THE I.F. IN METALS AS A FUNCTION OF PHASE VELOCITY OF ELASTIC WAVES

Abstract
A great number of results of experiments carried out on some metals at vanishing amplitude and room temperature, reveal that it is possible to plot univocally I.F. versus the phase velocity of elastic waves. Measures obtained with longitudinal, flexural and torsional waves find their correct place in the diagram, when error sources have been localized and eliminated. Particular attention is to be paid to the effects of the interaction between specimen motion and suspensions : to this end reference has been made to the concept of oscillators showing nodes characterized by no displacements and rotations (binull nodes). When supported at these points, they guarantee that a minimum of energy may espace from specimens.
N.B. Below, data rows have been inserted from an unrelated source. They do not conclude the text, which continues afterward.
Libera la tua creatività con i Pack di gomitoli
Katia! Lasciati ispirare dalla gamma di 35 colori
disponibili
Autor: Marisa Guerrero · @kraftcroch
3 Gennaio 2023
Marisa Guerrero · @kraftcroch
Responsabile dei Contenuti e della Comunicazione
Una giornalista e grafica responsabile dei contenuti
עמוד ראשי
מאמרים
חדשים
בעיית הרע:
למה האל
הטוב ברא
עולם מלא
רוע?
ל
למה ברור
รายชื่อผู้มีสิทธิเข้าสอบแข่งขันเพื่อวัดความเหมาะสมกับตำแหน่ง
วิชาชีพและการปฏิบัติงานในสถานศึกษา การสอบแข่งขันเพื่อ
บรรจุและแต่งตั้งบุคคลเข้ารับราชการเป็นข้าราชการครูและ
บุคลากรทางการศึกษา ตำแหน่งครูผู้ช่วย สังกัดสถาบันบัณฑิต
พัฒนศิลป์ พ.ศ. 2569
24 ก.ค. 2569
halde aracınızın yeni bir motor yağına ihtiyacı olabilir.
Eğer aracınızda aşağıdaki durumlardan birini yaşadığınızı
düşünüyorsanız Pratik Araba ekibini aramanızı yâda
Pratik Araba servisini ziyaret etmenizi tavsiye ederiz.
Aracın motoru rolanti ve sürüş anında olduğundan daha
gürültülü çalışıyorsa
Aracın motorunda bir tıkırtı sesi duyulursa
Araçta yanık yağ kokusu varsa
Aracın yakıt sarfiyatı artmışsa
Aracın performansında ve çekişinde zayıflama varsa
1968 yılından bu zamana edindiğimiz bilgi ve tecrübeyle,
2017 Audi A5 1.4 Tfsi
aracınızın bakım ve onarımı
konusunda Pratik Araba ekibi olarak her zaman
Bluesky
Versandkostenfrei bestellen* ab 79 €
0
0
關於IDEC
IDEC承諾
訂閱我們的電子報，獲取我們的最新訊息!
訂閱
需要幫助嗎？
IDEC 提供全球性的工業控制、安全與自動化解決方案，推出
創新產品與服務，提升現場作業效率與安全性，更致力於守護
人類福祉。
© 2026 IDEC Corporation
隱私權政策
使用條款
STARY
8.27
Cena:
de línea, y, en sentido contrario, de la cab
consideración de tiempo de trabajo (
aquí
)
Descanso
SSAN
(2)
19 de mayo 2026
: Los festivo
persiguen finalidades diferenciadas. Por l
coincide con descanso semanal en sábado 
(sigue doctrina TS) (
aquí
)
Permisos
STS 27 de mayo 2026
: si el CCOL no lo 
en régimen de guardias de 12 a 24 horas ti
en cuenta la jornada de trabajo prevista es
Bars up to six meters in length, rings disks up to one meter in diameter have been tested, making it possible to judge the reliability of testing methods and to establish the limits of testing with each type of oscillator. Therefore, plotted against phase velocity, the I.F. gives rise to a trilateral diagram that shows no peaks revealing an experimental behaviour different in shape and absolute values from that predicted from Zener's thermo-elastic relaxation theory. Torsion tests on rectangular cross section bars, whose velocities are lower than that of distorsional waves, exhibit the same I.F. values measured in flexure in the same velocity field.